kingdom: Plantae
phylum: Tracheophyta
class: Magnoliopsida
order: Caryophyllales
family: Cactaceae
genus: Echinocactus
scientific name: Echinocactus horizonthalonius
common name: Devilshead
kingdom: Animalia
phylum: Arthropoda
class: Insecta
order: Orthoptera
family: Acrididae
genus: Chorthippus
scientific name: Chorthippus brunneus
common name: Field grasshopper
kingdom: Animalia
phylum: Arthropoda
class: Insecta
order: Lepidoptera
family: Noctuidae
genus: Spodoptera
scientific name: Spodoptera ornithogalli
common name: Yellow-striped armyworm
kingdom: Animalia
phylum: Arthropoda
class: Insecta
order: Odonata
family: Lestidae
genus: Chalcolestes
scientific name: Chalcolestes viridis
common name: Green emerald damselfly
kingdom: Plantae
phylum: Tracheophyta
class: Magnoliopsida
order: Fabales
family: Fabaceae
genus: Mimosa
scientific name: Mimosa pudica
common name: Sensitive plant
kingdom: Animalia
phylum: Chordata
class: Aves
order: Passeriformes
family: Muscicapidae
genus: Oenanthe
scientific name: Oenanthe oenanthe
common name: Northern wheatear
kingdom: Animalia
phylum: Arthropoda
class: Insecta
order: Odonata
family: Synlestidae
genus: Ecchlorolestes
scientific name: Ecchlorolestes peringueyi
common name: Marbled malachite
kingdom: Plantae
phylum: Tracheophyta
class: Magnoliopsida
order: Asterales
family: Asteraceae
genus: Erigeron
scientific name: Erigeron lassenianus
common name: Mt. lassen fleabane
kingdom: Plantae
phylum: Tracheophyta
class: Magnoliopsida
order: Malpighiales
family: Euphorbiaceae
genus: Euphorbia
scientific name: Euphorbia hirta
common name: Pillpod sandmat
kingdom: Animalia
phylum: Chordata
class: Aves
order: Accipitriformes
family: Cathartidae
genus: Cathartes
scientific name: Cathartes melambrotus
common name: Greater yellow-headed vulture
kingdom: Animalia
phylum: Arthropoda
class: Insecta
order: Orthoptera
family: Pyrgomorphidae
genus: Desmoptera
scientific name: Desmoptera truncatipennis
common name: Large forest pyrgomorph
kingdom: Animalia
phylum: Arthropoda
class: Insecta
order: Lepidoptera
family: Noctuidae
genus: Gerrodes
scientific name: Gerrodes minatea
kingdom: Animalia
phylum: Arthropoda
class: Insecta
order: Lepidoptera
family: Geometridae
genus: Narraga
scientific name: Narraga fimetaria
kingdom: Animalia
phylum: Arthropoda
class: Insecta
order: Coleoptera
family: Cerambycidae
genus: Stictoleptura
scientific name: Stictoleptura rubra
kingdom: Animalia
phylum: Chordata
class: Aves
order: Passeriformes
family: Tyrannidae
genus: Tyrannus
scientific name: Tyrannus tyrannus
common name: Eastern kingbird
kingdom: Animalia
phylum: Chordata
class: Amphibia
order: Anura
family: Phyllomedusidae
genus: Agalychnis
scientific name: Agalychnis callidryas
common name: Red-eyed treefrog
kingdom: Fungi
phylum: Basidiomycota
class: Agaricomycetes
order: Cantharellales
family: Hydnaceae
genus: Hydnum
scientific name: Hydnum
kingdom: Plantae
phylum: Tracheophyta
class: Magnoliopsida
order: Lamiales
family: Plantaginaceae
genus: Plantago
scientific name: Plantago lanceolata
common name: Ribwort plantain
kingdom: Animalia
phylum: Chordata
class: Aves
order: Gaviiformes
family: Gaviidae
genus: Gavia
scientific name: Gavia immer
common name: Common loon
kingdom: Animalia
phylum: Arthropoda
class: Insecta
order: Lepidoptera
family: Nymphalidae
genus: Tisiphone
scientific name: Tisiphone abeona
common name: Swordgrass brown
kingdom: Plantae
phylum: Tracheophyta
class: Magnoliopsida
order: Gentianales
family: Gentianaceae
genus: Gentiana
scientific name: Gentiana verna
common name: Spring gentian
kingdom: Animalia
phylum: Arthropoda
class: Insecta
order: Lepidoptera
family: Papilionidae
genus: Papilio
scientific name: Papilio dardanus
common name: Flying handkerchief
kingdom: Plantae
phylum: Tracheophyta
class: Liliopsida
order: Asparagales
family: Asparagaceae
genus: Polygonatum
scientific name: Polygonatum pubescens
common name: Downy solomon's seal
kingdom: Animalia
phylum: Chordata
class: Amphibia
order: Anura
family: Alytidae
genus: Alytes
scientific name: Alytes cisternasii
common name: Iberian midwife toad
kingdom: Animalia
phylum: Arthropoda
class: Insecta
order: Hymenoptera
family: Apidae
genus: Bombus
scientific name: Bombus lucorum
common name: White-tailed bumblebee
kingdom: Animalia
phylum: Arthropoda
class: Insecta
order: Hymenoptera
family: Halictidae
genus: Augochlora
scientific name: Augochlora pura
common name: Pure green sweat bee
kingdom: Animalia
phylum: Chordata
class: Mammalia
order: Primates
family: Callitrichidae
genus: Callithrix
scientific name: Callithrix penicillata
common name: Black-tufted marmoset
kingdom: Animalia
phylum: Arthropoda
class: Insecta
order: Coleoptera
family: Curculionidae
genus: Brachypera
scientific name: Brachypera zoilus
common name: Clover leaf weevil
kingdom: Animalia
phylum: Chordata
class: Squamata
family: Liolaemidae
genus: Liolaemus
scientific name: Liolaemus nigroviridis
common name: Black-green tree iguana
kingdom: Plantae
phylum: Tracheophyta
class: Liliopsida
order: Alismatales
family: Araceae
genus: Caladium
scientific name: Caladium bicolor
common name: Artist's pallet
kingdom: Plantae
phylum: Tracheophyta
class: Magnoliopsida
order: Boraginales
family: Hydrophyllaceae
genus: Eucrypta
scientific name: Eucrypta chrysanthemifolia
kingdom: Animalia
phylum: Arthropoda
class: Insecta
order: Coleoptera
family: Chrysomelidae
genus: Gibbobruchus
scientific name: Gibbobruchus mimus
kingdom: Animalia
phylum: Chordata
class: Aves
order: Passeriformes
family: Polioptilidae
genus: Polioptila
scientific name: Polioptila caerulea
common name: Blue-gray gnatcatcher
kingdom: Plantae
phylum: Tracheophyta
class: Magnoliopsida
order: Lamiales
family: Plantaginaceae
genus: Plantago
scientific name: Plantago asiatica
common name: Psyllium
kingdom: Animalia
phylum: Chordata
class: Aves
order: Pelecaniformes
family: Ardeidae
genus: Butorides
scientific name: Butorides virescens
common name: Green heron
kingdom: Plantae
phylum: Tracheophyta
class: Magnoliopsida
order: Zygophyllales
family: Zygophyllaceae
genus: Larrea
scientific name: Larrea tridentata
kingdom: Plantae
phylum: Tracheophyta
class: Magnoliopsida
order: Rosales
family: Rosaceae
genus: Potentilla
- - - -
■ BRIEF:
Give the lines from the one containing "scientific name: Hydnum" through the one containing "genus: Gavia", inclusive, as a JSON list of strings with one string per line, omitting blank lines.

■ OUTPUT FOR THIS TASK:
[
  "scientific name: Hydnum",
  "kingdom: Plantae",
  "phylum: Tracheophyta",
  "class: Magnoliopsida",
  "order: Lamiales",
  "family: Plantaginaceae",
  "genus: Plantago",
  "scientific name: Plantago lanceolata",
  "common name: Ribwort plantain",
  "kingdom: Animalia",
  "phylum: Chordata",
  "class: Aves",
  "order: Gaviiformes",
  "family: Gaviidae",
  "genus: Gavia"
]